Reproduce all of the data below without alteration; exclude every picture.

*** Opening SUPPLIED MATERIAL ***

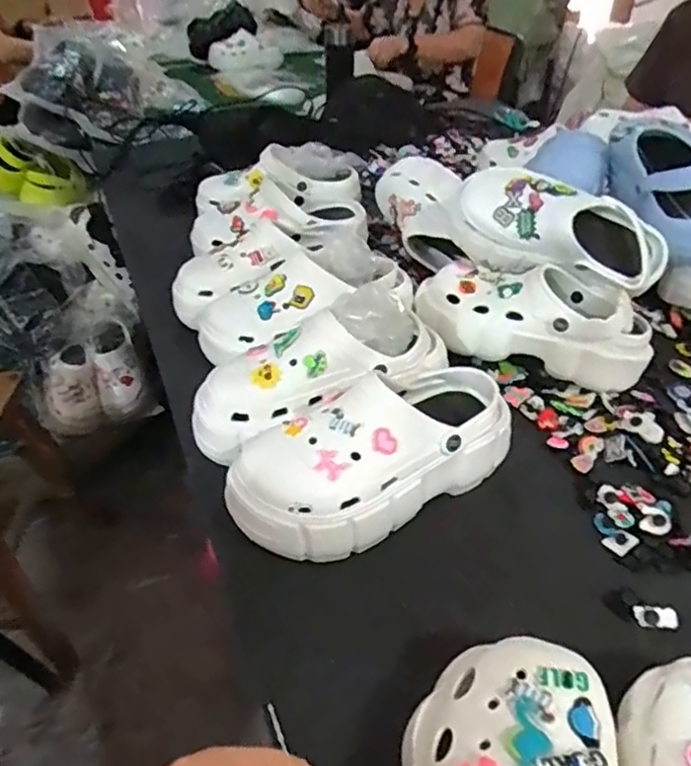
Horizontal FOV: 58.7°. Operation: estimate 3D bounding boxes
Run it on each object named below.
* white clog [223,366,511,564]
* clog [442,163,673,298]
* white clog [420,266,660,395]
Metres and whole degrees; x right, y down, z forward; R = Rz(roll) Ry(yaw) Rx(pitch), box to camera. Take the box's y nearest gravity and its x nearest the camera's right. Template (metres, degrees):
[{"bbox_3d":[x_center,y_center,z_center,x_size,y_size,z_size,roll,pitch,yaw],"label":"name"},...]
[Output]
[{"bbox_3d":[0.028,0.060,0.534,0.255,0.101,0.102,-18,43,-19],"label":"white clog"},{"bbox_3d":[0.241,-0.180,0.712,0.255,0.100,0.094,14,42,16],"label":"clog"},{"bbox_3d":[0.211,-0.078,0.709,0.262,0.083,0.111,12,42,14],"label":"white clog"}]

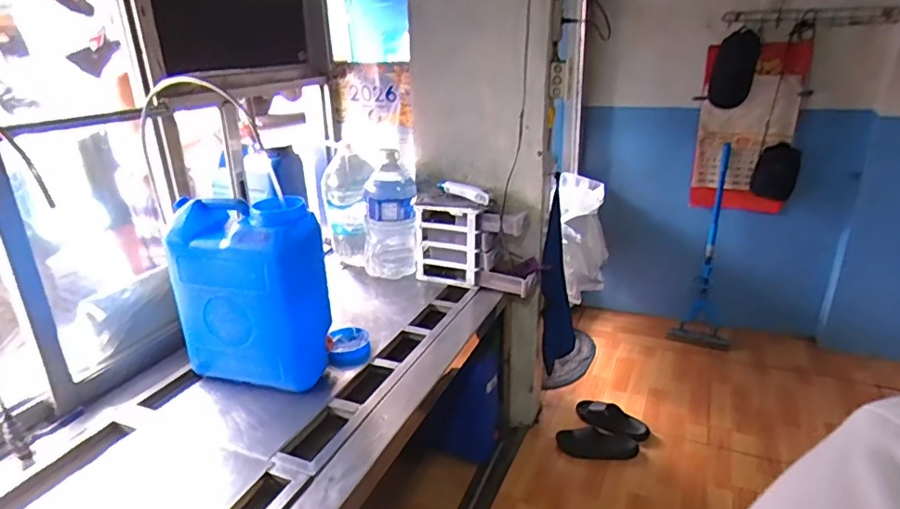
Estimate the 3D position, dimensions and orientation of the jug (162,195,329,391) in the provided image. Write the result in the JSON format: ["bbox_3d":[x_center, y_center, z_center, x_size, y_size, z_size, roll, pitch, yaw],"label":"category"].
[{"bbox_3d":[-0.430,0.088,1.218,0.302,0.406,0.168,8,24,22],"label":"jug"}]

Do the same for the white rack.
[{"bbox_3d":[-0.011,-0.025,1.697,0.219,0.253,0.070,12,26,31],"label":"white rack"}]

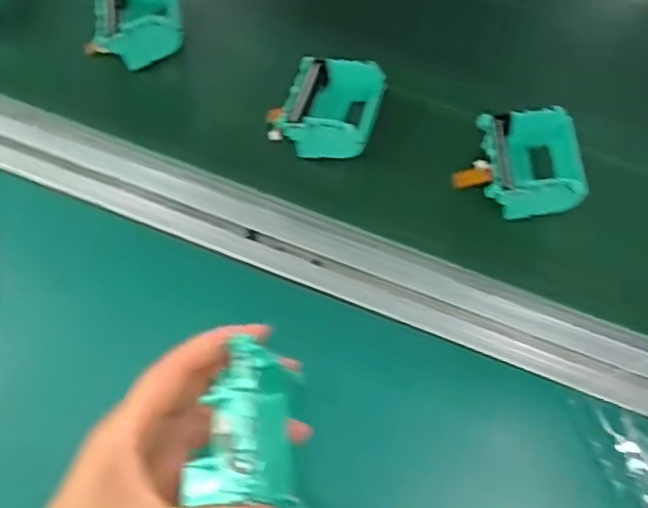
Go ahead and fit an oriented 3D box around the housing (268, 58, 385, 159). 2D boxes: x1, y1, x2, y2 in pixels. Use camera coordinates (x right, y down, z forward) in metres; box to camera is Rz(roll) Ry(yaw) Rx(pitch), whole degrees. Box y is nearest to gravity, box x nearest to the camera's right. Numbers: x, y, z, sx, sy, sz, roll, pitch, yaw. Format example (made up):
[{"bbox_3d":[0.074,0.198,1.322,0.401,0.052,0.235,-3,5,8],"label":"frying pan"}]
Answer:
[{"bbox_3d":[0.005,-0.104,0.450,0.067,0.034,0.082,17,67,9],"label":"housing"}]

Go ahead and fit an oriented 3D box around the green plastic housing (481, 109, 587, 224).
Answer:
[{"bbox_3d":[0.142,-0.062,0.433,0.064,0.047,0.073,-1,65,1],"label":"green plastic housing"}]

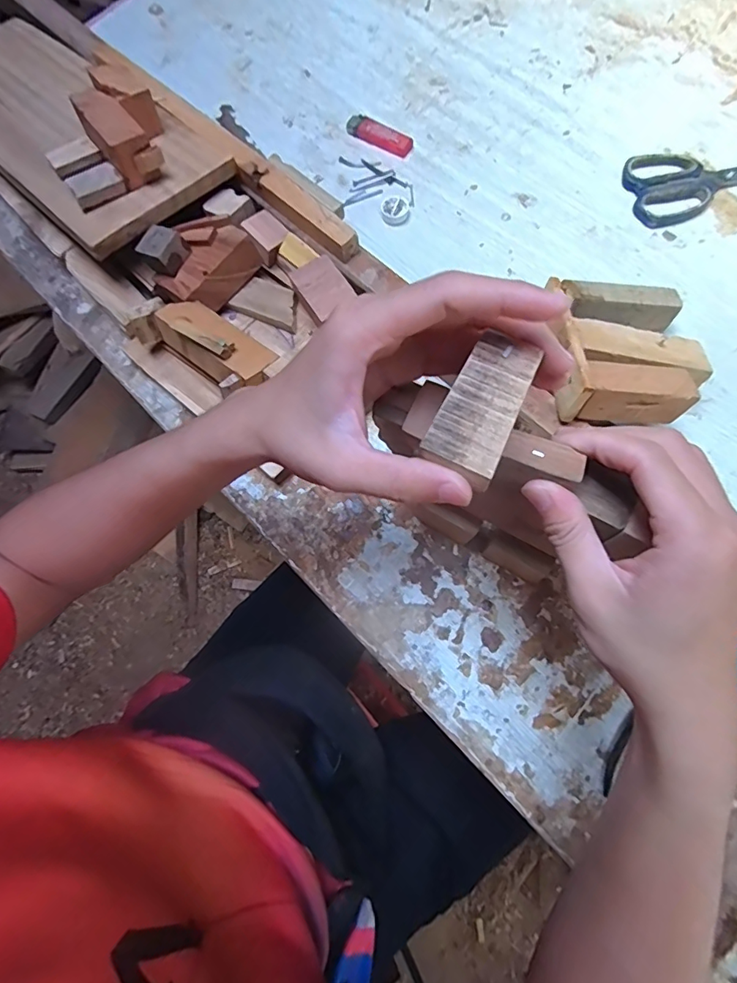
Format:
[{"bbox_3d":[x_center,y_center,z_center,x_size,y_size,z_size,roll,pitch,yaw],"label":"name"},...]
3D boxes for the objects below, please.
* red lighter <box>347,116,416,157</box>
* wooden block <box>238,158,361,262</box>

*** Closing SUPPLIED MATERIAL ***

SOLUTION TO THE PROBLEM:
Horizontal FOV: 58.7°. Operation: estimate 3D bounding boxes
Run it on each object named below.
* white clog [223,366,511,564]
* clog [442,163,673,298]
* white clog [420,266,660,395]
Metres and whole degrees; x right, y down, z forward; R = Rz(roll) Ry(yaw) Rx(pitch), box to camera. Take the box's y nearest gravity and its x nearest the camera's right. Template (metres, degrees):
[{"bbox_3d":[x_center,y_center,z_center,x_size,y_size,z_size,roll,pitch,yaw],"label":"name"},...]
[Output]
[{"bbox_3d":[0.028,0.060,0.534,0.255,0.101,0.102,-18,43,-19],"label":"white clog"},{"bbox_3d":[0.241,-0.180,0.712,0.255,0.100,0.094,14,42,16],"label":"clog"},{"bbox_3d":[0.211,-0.078,0.709,0.262,0.083,0.111,12,42,14],"label":"white clog"}]

Estimate the 3D position, dimensions and orientation of the jug (162,195,329,391) in the provided image. Write the result in the JSON format: ["bbox_3d":[x_center, y_center, z_center, x_size, y_size, z_size, roll, pitch, yaw],"label":"category"].
[{"bbox_3d":[-0.430,0.088,1.218,0.302,0.406,0.168,8,24,22],"label":"jug"}]

Do the same for the white rack.
[{"bbox_3d":[-0.011,-0.025,1.697,0.219,0.253,0.070,12,26,31],"label":"white rack"}]

Go ahead and fit an oriented 3D box around the housing (268, 58, 385, 159). 2D boxes: x1, y1, x2, y2 in pixels. Use camera coordinates (x right, y down, z forward) in metres; box to camera is Rz(roll) Ry(yaw) Rx(pitch), whole degrees. Box y is nearest to gravity, box x nearest to the camera's right. Numbers: x, y, z, sx, sy, sz, roll, pitch, yaw. Format example (made up):
[{"bbox_3d":[0.074,0.198,1.322,0.401,0.052,0.235,-3,5,8],"label":"frying pan"}]
Answer:
[{"bbox_3d":[0.005,-0.104,0.450,0.067,0.034,0.082,17,67,9],"label":"housing"}]

Go ahead and fit an oriented 3D box around the green plastic housing (481, 109, 587, 224).
Answer:
[{"bbox_3d":[0.142,-0.062,0.433,0.064,0.047,0.073,-1,65,1],"label":"green plastic housing"}]

Format:
[{"bbox_3d":[x_center,y_center,z_center,x_size,y_size,z_size,roll,pitch,yaw],"label":"name"},...]
3D boxes for the objects below, please.
* red lighter <box>347,116,416,157</box>
* wooden block <box>238,158,361,262</box>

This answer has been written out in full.